◆ BRIEF 1:
For the passage on the film Eskimo, decide whether each statement agrees with it, and answer yes or no with the deciding words quoted exactly: (a) W. S. Van Dyke directed the film. (b) The film did well at the box office. (c) Filming on Herald Island took place in March.
◆ BRIEF 2:
Please return the part of the passage on the film Eskimo between "Eskimo was nicknamed" and "took 17 months.", inclusive.

Eskimo (also known as Mala the Magnificent and Eskimo Wife-Traders) is a 1933 American pre-Code drama film directed by W. S. Van Dyke and released by Metro-Goldwyn-Mayer (MGM). It is based on the books Der Eskimo and Die Flucht ins weisse Land by Danish explorer and author Peter Freuchen. The film stars Ray Mala as Mala, Lulu Wong Wing as Mala's first wife Aba, Lotus Long as Mala's second wife Iva, Peter Freuchen as the Ship Captain, W. S. Van Dyke as Inspector White, and Joseph Sauers as Sergeant Hunt.

Eskimo was the first feature film to be shot in a Native American language (Inupiat), although the AFI Catalog of Feature Films lists several earlier features shot in Alaska beginning in the later teens with The Barrier (1917), The Girl Alaska (1919), Back to God's Country (1919), and Heart of Alaska (1924). Eskimo documented many of the hunting and cultural practices of Native Alaskans. The production for the film was based at Teller, Alaska, where housing, storage facilities, a film laboratory, and other structures were built to house the cast, crew, and equipment.

Eskimo was nicknamed "Camp Hollywood" with a crew that included 42 cameramen and technicians, six airplane pilots, and Emil Ottinger — a chef from the Hollywood Roosevelt Hotel. Numerous locations were used for filming, including Cape Lisburne in March 1933, Point Hope and Cape Serdtse-Kamen in April to July, and Herald Island in the Chukchi Sea in July. The film crew encountered difficulties recording native speech due to the "kh" sound of the native language. Altogether, pre-production, principal photography, and post-production took 17 months.

The motion picture was well received by critics upon release on November 14, 1933, and received the first-ever Oscar for Best Film Editing, although it did not fare well at the box office. Scholar Peter Geller has more recently criticized the film as depicting the Eskimo as childlike, simple, and mythic "noble savages" rather than as human beings.

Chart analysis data
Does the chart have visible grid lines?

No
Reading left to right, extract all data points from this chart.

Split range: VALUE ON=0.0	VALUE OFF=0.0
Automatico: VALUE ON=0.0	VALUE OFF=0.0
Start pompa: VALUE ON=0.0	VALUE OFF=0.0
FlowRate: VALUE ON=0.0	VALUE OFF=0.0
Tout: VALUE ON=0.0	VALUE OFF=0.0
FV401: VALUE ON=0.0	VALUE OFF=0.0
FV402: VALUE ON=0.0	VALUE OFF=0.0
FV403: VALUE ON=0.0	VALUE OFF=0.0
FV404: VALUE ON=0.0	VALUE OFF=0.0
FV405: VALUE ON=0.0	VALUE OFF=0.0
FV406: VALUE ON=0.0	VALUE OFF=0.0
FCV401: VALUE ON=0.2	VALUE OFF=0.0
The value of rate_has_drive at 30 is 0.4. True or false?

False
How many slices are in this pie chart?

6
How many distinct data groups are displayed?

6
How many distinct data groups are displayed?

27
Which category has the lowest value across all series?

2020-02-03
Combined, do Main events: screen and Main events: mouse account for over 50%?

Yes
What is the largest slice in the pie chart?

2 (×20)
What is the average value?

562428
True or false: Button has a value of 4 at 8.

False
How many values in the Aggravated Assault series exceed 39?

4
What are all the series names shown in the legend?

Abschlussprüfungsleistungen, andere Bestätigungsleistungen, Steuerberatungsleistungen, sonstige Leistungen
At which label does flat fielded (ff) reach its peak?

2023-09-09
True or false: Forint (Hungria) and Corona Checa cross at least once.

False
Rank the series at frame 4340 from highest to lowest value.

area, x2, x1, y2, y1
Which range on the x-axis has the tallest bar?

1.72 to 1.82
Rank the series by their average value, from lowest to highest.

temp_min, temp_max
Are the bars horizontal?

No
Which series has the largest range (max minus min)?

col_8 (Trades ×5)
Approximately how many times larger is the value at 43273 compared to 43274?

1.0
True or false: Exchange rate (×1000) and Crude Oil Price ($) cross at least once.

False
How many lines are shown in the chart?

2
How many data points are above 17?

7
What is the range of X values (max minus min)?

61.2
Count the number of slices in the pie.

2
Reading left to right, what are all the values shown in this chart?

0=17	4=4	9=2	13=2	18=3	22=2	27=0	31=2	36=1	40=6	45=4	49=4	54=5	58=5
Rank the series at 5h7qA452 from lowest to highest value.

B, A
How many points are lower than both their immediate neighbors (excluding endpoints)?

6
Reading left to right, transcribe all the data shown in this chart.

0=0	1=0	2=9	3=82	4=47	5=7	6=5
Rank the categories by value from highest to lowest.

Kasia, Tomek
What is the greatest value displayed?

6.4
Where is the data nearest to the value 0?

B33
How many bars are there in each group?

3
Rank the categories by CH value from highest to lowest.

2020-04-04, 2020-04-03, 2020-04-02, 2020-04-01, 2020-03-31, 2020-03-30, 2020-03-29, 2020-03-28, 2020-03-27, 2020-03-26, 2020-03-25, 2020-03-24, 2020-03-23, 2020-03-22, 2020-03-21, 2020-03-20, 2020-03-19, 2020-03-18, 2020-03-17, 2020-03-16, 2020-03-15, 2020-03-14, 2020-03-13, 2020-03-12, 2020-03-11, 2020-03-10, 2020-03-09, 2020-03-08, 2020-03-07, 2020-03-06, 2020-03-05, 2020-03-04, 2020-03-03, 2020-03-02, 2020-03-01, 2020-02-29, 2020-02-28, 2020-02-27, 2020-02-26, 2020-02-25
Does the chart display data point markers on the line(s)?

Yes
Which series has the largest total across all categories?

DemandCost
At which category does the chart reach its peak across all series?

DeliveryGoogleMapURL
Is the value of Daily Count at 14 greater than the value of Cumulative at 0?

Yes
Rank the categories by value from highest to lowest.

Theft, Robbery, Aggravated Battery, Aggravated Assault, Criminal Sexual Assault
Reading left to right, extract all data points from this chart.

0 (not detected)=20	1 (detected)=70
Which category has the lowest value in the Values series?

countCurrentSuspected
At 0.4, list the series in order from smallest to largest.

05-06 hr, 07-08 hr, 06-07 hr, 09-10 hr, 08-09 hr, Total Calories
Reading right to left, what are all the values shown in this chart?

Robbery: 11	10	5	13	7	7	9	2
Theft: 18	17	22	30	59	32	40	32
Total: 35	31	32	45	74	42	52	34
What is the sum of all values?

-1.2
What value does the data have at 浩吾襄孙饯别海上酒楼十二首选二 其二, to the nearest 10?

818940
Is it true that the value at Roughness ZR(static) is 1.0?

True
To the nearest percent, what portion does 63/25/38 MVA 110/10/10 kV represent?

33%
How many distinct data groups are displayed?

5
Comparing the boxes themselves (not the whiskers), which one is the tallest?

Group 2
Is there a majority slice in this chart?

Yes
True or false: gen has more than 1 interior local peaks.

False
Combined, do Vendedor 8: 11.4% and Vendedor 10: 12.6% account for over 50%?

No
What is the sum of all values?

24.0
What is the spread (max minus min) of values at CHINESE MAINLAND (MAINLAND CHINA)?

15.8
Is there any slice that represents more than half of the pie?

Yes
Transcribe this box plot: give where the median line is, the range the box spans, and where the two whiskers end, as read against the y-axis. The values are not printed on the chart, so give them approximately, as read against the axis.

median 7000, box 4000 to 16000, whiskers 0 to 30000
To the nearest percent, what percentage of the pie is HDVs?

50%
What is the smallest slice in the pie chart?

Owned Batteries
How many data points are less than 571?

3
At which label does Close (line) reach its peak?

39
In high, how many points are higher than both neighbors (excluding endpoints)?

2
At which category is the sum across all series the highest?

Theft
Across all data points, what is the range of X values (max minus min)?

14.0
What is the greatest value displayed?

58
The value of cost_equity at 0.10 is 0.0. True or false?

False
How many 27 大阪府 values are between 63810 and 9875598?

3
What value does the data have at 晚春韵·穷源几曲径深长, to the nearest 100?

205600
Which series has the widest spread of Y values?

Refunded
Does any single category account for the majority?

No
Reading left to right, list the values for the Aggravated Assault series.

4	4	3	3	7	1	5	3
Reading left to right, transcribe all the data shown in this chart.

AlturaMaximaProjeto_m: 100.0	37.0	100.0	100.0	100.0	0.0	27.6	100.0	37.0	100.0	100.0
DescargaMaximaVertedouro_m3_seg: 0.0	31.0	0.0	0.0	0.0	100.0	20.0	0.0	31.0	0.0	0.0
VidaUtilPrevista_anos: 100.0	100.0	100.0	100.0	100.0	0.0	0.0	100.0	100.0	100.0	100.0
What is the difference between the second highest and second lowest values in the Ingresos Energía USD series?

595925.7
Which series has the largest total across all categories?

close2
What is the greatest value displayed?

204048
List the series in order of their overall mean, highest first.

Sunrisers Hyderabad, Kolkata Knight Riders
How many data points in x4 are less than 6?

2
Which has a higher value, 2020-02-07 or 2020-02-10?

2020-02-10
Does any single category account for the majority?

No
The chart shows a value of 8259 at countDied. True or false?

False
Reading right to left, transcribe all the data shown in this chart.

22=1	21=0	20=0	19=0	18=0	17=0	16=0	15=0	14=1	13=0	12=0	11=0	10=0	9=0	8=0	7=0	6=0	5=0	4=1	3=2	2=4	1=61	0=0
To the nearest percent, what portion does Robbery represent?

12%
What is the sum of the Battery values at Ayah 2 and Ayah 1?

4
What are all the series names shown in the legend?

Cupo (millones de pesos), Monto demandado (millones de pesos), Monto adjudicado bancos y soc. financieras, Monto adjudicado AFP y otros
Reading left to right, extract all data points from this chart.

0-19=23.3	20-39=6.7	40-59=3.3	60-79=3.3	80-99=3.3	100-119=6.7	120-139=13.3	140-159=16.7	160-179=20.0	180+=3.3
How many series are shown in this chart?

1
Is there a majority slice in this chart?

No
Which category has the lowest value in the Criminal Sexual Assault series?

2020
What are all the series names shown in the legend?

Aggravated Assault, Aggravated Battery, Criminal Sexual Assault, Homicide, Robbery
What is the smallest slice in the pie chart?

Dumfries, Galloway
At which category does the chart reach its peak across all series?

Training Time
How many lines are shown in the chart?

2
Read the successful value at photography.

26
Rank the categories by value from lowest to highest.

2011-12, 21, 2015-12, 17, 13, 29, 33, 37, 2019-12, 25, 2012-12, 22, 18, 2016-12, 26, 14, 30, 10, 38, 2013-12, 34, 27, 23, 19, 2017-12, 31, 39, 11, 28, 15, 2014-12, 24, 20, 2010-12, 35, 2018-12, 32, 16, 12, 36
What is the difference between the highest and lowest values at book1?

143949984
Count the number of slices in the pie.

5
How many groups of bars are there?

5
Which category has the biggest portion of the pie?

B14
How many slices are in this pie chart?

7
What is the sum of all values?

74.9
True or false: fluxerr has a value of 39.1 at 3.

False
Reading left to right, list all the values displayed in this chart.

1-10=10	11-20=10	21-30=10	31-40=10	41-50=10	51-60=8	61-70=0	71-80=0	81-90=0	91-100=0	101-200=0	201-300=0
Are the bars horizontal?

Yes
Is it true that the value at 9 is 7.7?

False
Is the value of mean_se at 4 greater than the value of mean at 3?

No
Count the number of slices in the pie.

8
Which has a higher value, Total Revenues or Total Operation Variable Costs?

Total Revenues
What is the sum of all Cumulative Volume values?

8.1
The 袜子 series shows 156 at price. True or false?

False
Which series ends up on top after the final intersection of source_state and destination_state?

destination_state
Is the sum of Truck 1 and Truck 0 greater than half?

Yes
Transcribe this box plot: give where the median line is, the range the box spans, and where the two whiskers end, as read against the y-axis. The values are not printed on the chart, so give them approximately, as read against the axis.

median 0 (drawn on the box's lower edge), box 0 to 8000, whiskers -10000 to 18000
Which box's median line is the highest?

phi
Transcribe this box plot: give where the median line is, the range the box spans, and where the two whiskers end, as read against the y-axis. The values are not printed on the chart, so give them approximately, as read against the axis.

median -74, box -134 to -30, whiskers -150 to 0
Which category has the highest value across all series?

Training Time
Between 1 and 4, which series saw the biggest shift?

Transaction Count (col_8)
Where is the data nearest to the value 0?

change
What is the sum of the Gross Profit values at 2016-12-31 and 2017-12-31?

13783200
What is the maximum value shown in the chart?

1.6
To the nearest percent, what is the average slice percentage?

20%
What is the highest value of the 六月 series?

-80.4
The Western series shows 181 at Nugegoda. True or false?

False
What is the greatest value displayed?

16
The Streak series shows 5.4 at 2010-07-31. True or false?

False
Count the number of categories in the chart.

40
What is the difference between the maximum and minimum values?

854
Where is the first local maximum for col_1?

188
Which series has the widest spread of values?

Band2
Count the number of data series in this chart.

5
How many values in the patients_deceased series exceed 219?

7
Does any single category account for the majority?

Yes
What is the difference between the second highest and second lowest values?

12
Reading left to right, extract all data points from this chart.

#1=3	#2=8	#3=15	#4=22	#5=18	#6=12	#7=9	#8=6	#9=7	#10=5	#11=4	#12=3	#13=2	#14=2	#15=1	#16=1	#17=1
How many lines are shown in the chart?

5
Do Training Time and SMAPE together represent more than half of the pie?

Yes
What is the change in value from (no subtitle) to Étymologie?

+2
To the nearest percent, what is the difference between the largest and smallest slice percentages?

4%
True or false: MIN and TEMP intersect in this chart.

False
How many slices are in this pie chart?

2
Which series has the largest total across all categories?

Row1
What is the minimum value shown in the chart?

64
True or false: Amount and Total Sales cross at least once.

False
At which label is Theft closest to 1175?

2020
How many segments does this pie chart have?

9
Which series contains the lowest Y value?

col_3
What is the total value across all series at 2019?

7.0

◆ WRITTEN RESPONSE 1:
(a) Yes: "directed by W. S. Van Dyke"
(b) No: "although it did not fare well at the box office"
(c) No: "Herald Island in the Chukchi Sea in July"

◆ WRITTEN RESPONSE 2:
Eskimo was nicknamed "Camp Hollywood" with a crew that included 42 cameramen and technicians, six airplane pilots, and Emil Ottinger — a chef from the Hollywood Roosevelt Hotel. Numerous locations were used for filming, including Cape Lisburne in March 1933, Point Hope and Cape Serdtse-Kamen in April to July, and Herald Island in the Chukchi Sea in July. The film crew encountered difficulties recording native speech due to the "kh" sound of the native language. Altogether, pre-production, principal photography, and post-production took 17 months.